Please return the records below exactly as they stand.

*** DATA SHOWN ***

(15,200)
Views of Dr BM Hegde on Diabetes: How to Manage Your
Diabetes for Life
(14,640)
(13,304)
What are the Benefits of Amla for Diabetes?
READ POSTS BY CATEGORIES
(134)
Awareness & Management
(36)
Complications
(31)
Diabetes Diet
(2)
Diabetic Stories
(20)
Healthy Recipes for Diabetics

*** End of DATA SHOWN ***

◆ **ANSWER AREA**
(15,200)
Views of Dr BM Hegde on Diabetes: How to Manage Your
Diabetes for Life
(14,640)
(13,304)
What are the Benefits of Amla for Diabetes?
READ POSTS BY CATEGORIES
(134)
Awareness & Management
(36)
Complications
(31)
Diabetes Diet
(2)
Diabetic Stories
(20)
Healthy Recipes for Diabetics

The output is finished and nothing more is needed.